_TASK INSTRUCTIONS_
Repeat exactly the lines of the entries below from the one with "#a3bbb3; stroke-width: 9" through the one with "#f0e6d0; stroke: #6a6053;", both ends included, and nothing else.

-------

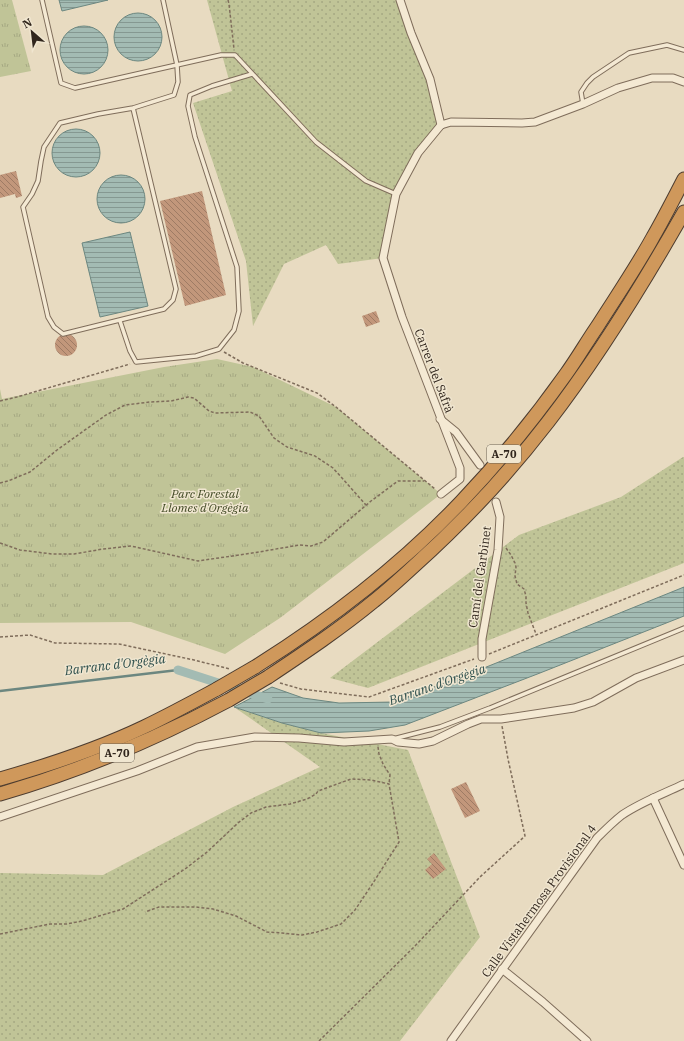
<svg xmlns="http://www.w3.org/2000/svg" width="684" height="1041" font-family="'IBM Plex Serif',serif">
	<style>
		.grass { fill: url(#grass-dots) }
		.park { fill: url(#park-tufts) }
		.water { fill: url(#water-rules); stroke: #6c8780 }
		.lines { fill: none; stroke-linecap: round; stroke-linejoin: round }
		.stream { stroke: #6c8780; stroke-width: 2.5 }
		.canal { stroke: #a3bbb3; stroke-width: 9 }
		.building { fill: url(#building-back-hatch) }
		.service-casing { stroke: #7f6d5b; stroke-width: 5.5 }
		.minor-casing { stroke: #7f6d5b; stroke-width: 9 }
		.motorway-casing { stroke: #4d3c2f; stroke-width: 15 }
		.path { stroke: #7f6d5b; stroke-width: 1.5; stroke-dasharray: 3 2; stroke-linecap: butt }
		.service { stroke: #f4e9d3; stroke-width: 3.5 }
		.minor { stroke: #f4e9d3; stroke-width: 7 }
		.motorway { stroke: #cf985b; stroke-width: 13 }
		.motorway-bridge-casing { stroke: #4d3c2f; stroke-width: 15; stroke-linecap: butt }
		.motorway-bridge { stroke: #cf985b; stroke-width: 13 }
		.labels { text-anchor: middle; stroke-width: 3; stroke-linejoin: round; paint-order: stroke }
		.shield { fill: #f0e6d0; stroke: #6a6053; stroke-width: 1 }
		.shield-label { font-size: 11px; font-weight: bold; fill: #31261d }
		.street-label { font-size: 12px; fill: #31261d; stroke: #f0e6d0 }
		.park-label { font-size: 12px; font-style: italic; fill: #434b26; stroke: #f0e6d0 }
		.water-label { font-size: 13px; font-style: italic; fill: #2e4f4c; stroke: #f0e6d0 }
	</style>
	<defs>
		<pattern id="grass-dots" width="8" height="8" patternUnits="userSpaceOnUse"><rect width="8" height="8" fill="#c0c497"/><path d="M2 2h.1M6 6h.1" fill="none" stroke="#a5a882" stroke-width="1.8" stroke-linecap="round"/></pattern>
		<pattern id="park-tufts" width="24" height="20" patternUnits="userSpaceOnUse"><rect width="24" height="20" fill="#c0c497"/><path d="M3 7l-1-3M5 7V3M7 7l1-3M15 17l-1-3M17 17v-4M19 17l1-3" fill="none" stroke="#a5a882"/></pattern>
		<pattern id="water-rules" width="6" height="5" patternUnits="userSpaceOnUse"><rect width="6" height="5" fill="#a3bbb3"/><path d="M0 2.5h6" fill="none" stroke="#859891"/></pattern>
		<pattern id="building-back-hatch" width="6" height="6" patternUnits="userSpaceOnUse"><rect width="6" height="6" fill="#c2977b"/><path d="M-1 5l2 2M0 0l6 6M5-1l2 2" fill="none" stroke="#9e7b64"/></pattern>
	</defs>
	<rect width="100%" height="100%" fill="#e8dbc1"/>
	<g class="grass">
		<polygon points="207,0 400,0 430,79 441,125 418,153 396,194 383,258 338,264 326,245 284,264 253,326 246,261 193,103 232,91"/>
		<polygon points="683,457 684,457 684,563 368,688 330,678 519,535 621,497"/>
		<polygon points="234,707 282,723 321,733 408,750 480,937 400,1041 0,1041 0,873 103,875 233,807 320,767"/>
	</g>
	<g class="park">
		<polygon points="0,0 12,0 31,71 0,77"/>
		<polygon points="217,359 253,367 336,407 441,494 280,618 225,654 131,622 0,623 0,389 2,399 164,367"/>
	</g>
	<g class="water">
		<polygon points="59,0 108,0 62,11"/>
		<circle cx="138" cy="37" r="24"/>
		<circle cx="84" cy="50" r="24"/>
		<circle cx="76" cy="153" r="24"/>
		<circle cx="121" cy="199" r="24"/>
		<polygon points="130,232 148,306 100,317 82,243"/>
		<polygon points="684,587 684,616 540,673 405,725 369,731 321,733 282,723 234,707 272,687 303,698 339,703 394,702 474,672"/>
	</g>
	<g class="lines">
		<polyline class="stream" points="0,691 178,670"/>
		<polyline class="canal" points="178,670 268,699"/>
	</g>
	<g class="building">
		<polygon points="16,171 22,196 16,198 15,194 0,198 0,175"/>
		<polygon points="202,191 226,295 185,306 160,201"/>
		<polygon points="376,311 380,322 366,327 362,316"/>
		<circle cx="66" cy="345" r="11"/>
		<polygon points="466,782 480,811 465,818 451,789"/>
		<polygon points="434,853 446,869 433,879 425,870 432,864 427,859"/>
	</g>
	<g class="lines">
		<defs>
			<g id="service">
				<polyline points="42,0 61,83 75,88 221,55 235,55 316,142 366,181 396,194"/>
				<polyline points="583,104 581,92 587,83 593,77 629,53 667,45 684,50"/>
				<polyline points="133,108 176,289 173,300 164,309 63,334 54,327 48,317 23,207 32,194 38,181 41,161 44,147 60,123 98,114 133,108 174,95 178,82 177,65 163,0"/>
				<polyline points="120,321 130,351 136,362 196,356 219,349 234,330 239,311 237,267 195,137 188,106 190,95 212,86 252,74"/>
				<polyline points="393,739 440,727 490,708 684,628"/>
			</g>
			<g id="minor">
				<polyline points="400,0 411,33 430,79 441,125"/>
				<polyline points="441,125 451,122 522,123 535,122 583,104 618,88 652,78 673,78 684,82"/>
				<polyline points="440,419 456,432 480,465"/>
				<polyline points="441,494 460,479 460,468 402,317 383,258 396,194 418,153 441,125"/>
				<polyline points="482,657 482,639 498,550 500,517 496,502"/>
				<polyline points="653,798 684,865"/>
				<polyline points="0,817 137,771 197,747 255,737 299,738 344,742 392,739 398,742 419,744 433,741 468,724 481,719 501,719 574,708 593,702 636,678 684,660"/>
				<polyline points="502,969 543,1002 587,1041"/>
				<path d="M 451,1041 L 597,838 C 605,830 613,822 622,815 C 641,802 663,794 684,784"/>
			</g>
			<g id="motorway">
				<path d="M 255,667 C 330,620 400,566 461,502 C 499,462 534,419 566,374 C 577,359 586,343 597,327 C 616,297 636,268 653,237 C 664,218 674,198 684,179"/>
				<path d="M 268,677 C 304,653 340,629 374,601 C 388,590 401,578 414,566 C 463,522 508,474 548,422 C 599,356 643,284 684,212"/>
				<path d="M 0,779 C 49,765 98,749 144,727 C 169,715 193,702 217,689"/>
				<path d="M 0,794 C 80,771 156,739 229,700"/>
			</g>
		</defs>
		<use href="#service" class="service-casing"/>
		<use href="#minor" class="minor-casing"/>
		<use href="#motorway" class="motorway-casing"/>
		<g class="path">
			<polyline points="228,0 229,4 234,49"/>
			<polyline points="224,352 243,363 317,393 336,407 435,489"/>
			<polyline points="0,401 17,397 130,364"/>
			<polyline points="0,483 8,481 30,472 57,450 106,415 125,405 150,402 171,401 188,397 194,398 209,411 215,413 250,412 259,416 274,438 287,447 315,456 333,468 366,505"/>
			<polyline points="0,543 20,550 52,554 74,554 103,549 131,546 198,561 259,552 299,545 311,546 323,542 371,501 398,481 424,481"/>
			<polyline points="506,548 511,555 515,563 516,567 515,576 517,584 524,589 526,596 526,603 528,613 536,634"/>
			<polyline points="0,637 30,635 55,643 119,644 194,660 230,669"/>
			<polyline points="489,654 684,575"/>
			<polyline points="280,683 301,689 369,697 474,659"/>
			<polyline points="378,747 379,754 383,764 390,775 389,784"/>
			<polyline points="0,934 50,924 67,924 82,921 123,909 185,869 207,852 238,823 251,813 266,807 290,804 307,799 316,794 318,791 351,779 371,780 389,784 399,842 373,883 355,910 341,924 317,932 302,935 282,933 267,932 236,916 213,909 196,907 159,907 145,912"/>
			<polyline points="319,1041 415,946 480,877 525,836 508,759 502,726"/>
		</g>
		<use href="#service" class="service"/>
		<use href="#minor" class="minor"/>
		<use href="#motorway" class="motorway"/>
		<defs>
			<g id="motorway-bridge">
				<polyline points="217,689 255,667"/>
				<polyline points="229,700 268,677"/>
			</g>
		</defs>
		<use href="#motorway-bridge" class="motorway-bridge-casing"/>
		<use href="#motorway-bridge" class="motorway-bridge"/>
	</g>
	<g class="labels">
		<g class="shield">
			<rect x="487" y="445" width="34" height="18" rx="3"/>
			<rect x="100" y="744" width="34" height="18" rx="3"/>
		</g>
		<g class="shield-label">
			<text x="504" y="458">A-70</text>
			<text x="117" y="757">A-70</text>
		</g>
		<g class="street-label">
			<text transform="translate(434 371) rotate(69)" y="4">Carrer del Safrà</text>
			<text transform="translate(480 577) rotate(-82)" y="4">Camí del Garbinet</text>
			<text transform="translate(539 901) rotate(-54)" y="4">Calle Vistahermosa Provisional 4</text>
		</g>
		<g class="park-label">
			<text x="205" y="498">Parc Forestal<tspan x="205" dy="14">Llomes d'Orgègia</tspan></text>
		</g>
		<g class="water-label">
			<text transform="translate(115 664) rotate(-7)" y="5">Barranc d'Orgègia</text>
			<text transform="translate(437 684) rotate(-19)" y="5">Barranc d'Orgègia</text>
		</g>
	</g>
	<g transform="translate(32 32) rotate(332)" stroke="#f0e6d0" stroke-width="3" paint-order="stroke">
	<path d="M0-3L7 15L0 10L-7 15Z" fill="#31261d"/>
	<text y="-6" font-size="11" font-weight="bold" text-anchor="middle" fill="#31261d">N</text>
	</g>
</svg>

-------

_OUTPUT OF THE TASK_
		.canal { stroke: #a3bbb3; stroke-width: 9 }
		.building { fill: url(#building-back-hatch) }
		.service-casing { stroke: #7f6d5b; stroke-width: 5.5 }
		.minor-casing { stroke: #7f6d5b; stroke-width: 9 }
		.motorway-casing { stroke: #4d3c2f; stroke-width: 15 }
		.path { stroke: #7f6d5b; stroke-width: 1.5; stroke-dasharray: 3 2; stroke-linecap: butt }
		.service { stroke: #f4e9d3; stroke-width: 3.5 }
		.minor { stroke: #f4e9d3; stroke-width: 7 }
		.motorway { stroke: #cf985b; stroke-width: 13 }
		.motorway-bridge-casing { stroke: #4d3c2f; stroke-width: 15; stroke-linecap: butt }
		.motorway-bridge { stroke: #cf985b; stroke-width: 13 }
		.labels { text-anchor: middle; stroke-width: 3; stroke-linejoin: round; paint-order: stroke }
		.shield { fill: #f0e6d0; stroke: #6a6053; stroke-width: 1 }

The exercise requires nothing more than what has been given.